When I took a band instrument, I felt for the whole 7 years I was terrible. Until I did get better at it…I hated practice, because I sounded horrible and I knew my parents had to endure every moment of all that noise. But, I might have done better. Later on, now…I bought a portable keyboard and began to teach myself… flubbing up as I go along… finding something else to do, like turning on the TV and watching a show.. but boring commercials come on… so, I go back to the keyboard until my show comes back on…and? I get it right the first time… until I flub up again. So, I flub myself through it, watch TV until another commercial and… after a couple hours time, I can actually play what I wanted.

So, I think the brain is sensing all those flub ups… trying to make sense of them, and when your mind is off of it, the brain still works on the problem in the background or subconsciously, trying to make sense of it. Every time this happens, I get better. And, doing things that are hard seem to make sense after a while…not perfect but make sense.

If you are practicing an instrument and want to be good at it, I would recommend dividing your practice time into sections instead of a whole half- hour or hours worth of time. Do other things you like as a distraction and, then, come back to it… see if you can see the skill you acquire.

Sparrowhawk1161 Sparrowhawk1161
1 Response Dec 4, 2012

This seems very accurate. I have been taking Suzuki piano lessons for almost ten years, and I have gotten pretty good, at the risk of sounding immodest. I honestly think there is such a thing as practicing too much. I can't tell you how many times I've practiced my music prior to the lesson and played it well, then completely screwed it up in the lesson.

Yah, I know all too well! That is why am scared to death! of actually playing music in front of people! I enjoy it, though. I hated playing the clarinet in school for seven years, something my parents made me do, but the recorder is much more fun! At least with a keyboard, which I have only dabbled with... there are always more fun keyboards. Not like I don't like the sound of a piano. I love it.LOL

Definitely. I honestly enjoy playing in front of people, otherwise I feel like my hard work isn't recognized by anyone but myself. I used to love keyboards, but after doing Suzuki for so long I don't. Suzuki is all about learning by ear and technique, and the feel of a piano is incredibly different than that of a keyboard. Part of me feels like a piano is more personal, it has a personality because every piano is different; the pedals move differently, the keys have different levels of resistance...and the tone. My god, the tone. For my recitals I play on a grand piano in the recital hall of a college.

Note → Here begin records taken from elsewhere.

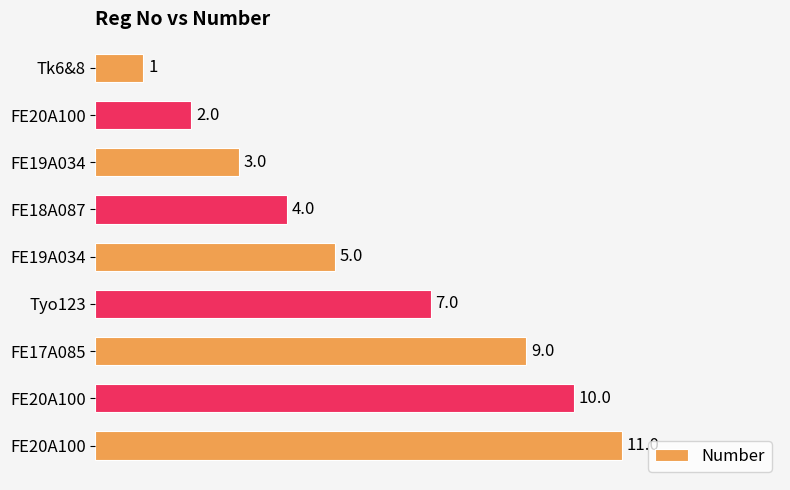

What is the minimum value shown in the chart?

1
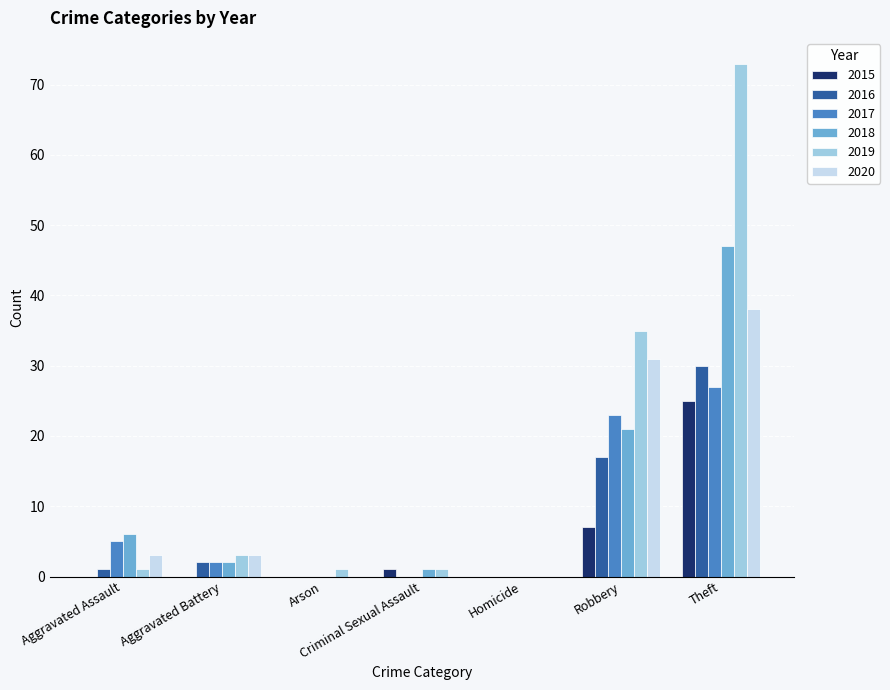

Which series changed the most between Homicide and Theft?

2019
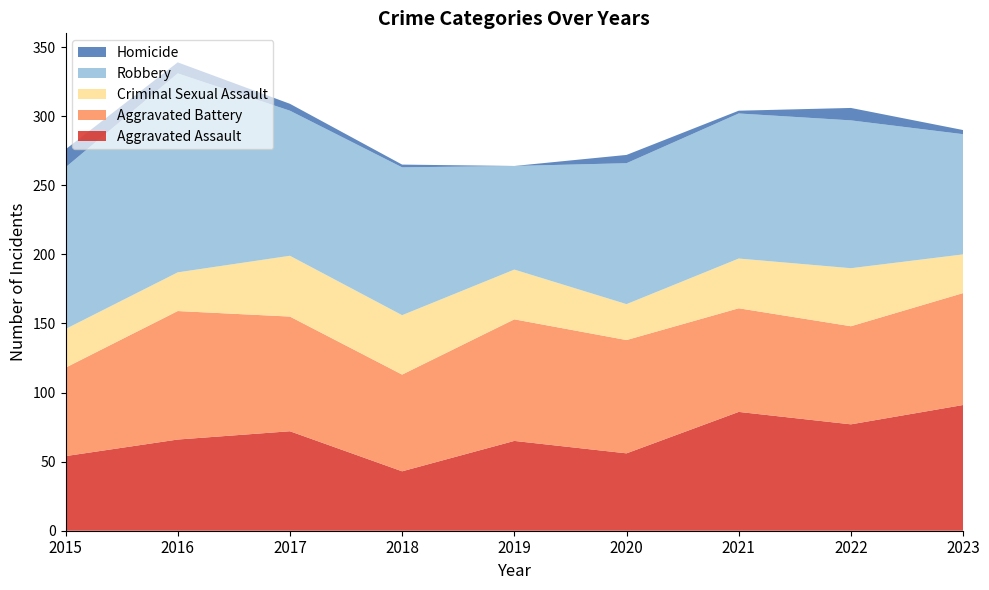

Reading left to right, list all the values displayed in this chart.

Aggravated Assault: 2015=54	2016=66	2017=72	2018=43	2019=65	2020=56	2021=86	2022=77	2023=91
Aggravated Battery: 2015=64	2016=93	2017=83	2018=70	2019=88	2020=82	2021=75	2022=71	2023=81
Criminal Sexual Assault: 2015=28	2016=28	2017=44	2018=43	2019=36	2020=26	2021=36	2022=42	2023=28
Robbery: 2015=117	2016=144	2017=105	2018=107	2019=75	2020=102	2021=105	2022=107	2023=87
Homicide: 2015=13	2016=8	2017=5	2018=2	2019=0	2020=6	2021=2	2022=9	2023=3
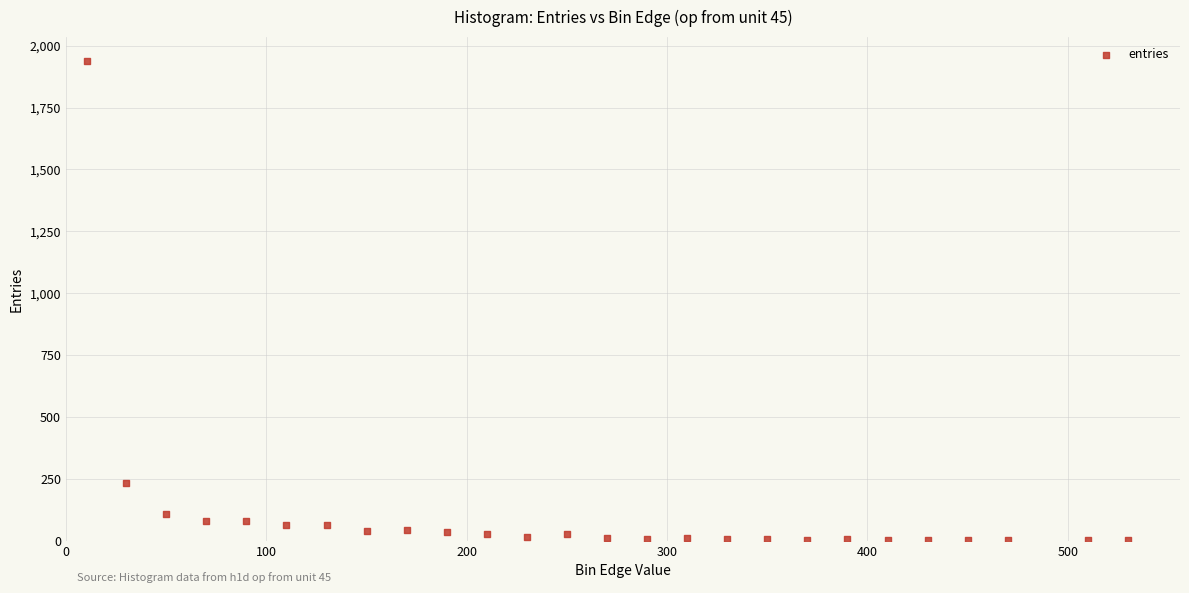

What is the range of Y values (max minus min)?

1938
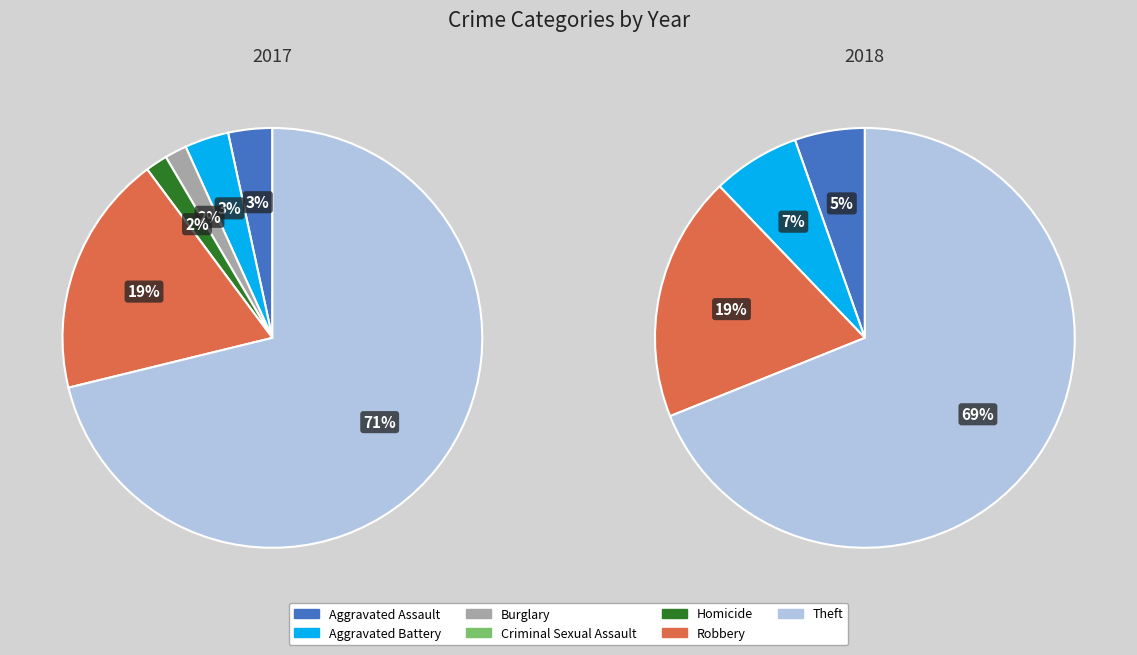

The values_2018 slice represents 7% of the pie. True or false?

True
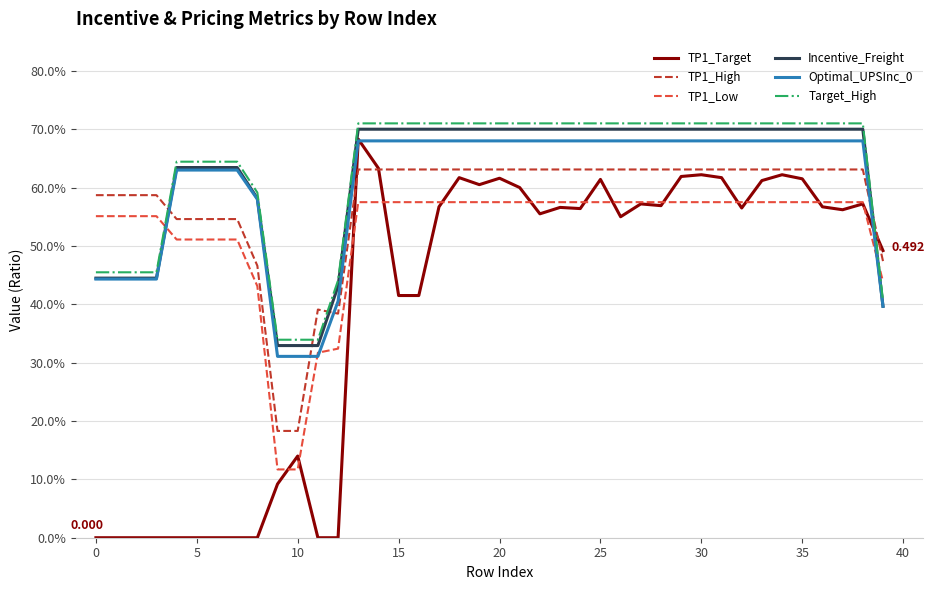

Is this an area chart (filled region under the line)?

No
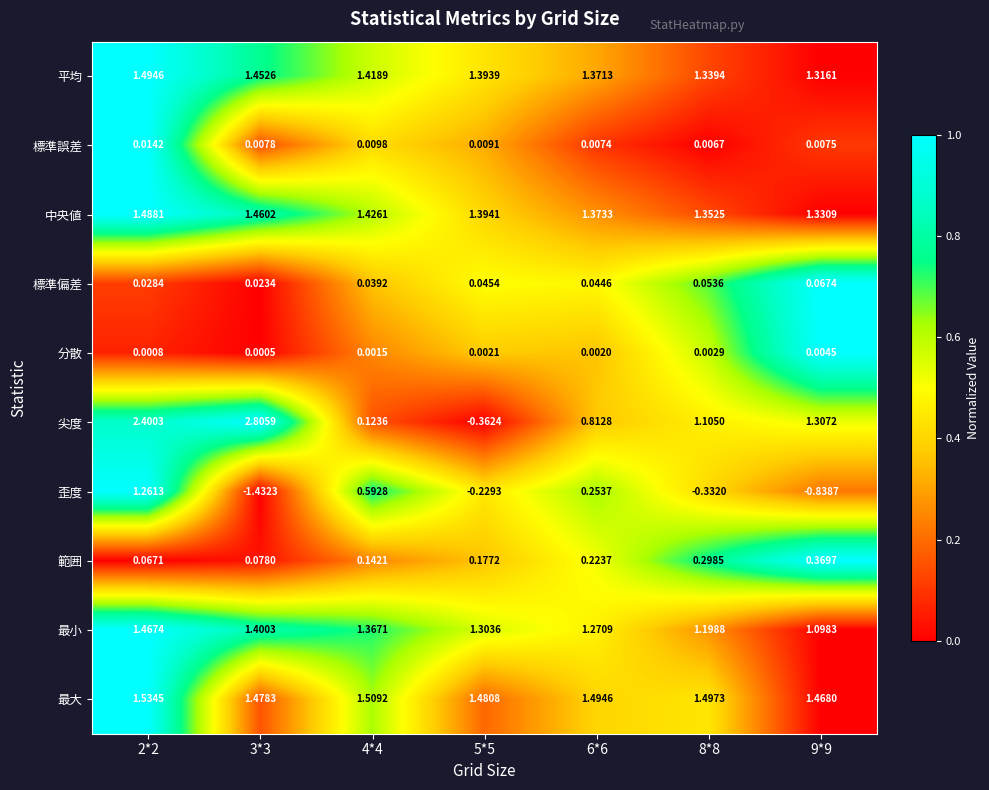

What is the total value across all series at 4*4?

6.6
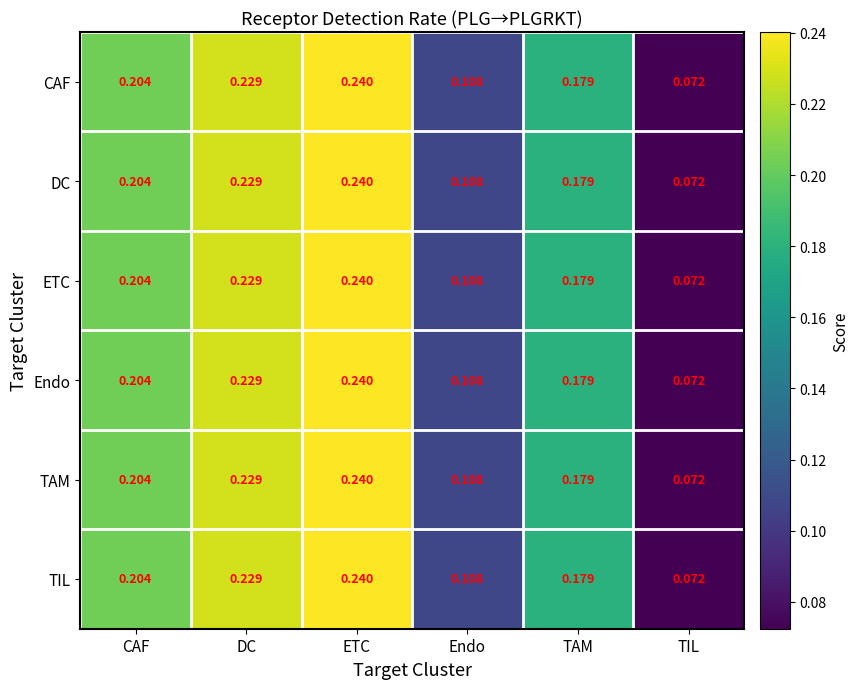

At which label is CAF closest to 0?

TIL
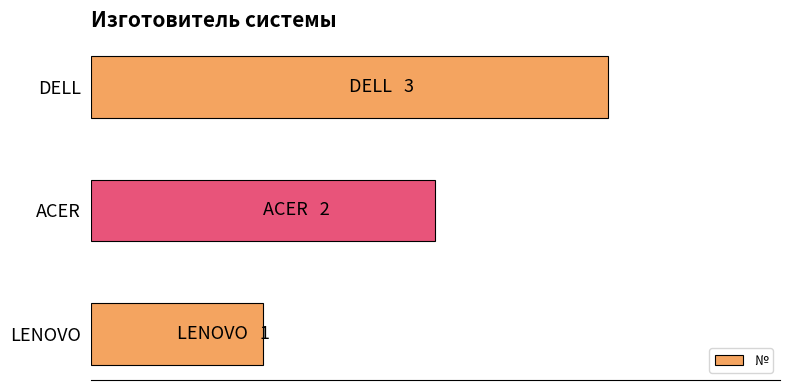

Does the chart contain any negative values?

No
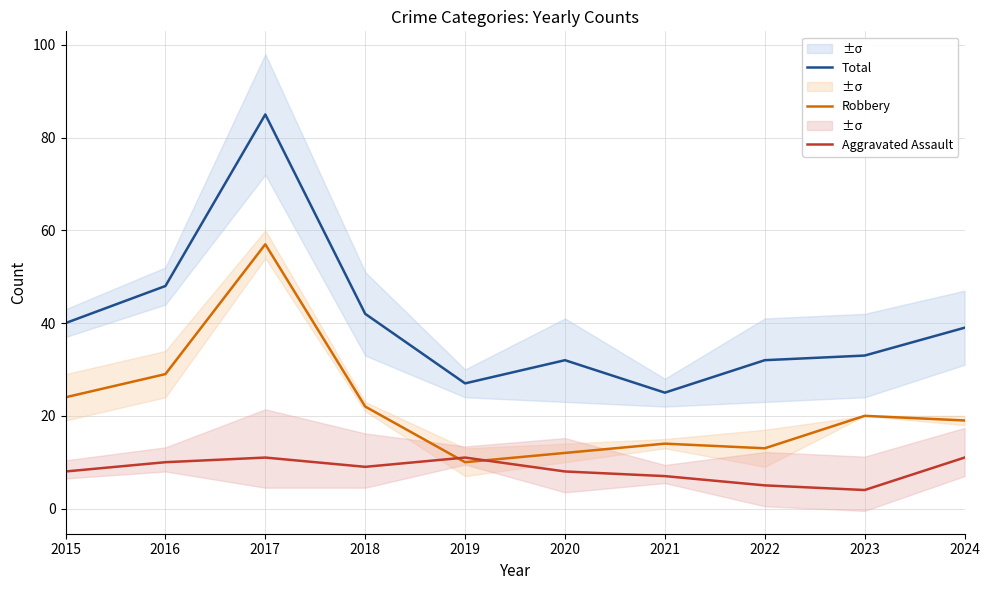

What are all the series names shown in the legend?

Total, Robbery, Aggravated Assault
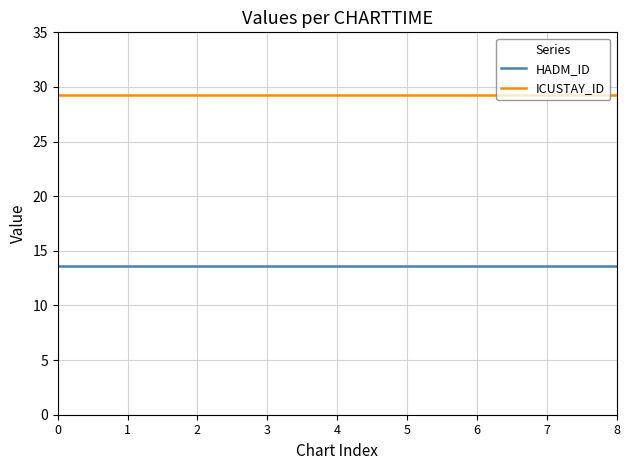

True or false: ICUSTAY_ID and HADM_ID cross at least once.

False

I still get nervous when I perform, but often the nerves sharpen my focus. The great thing about performing is that if you make a mistake but carry on 98% of the audience won't even realize it, and the rest will acknowledge how you were able to continue on.

Your right. Most people don't even know the mistakes. I just have a keyboard that gets all types of tones, but it has no graded hammer action on it. I would rather have that, so I can play more expressively. Maybe that is why I have a hard time really getting into it. I have had my eyes on a Yamaha that has the hammer action but $250 is still too expensive for me.

Yeah, I was lucky. My family already had an Upright piano, I think it is a Yamaha, maybe a Baldwin. I definitely do think the hammer action offers more expression.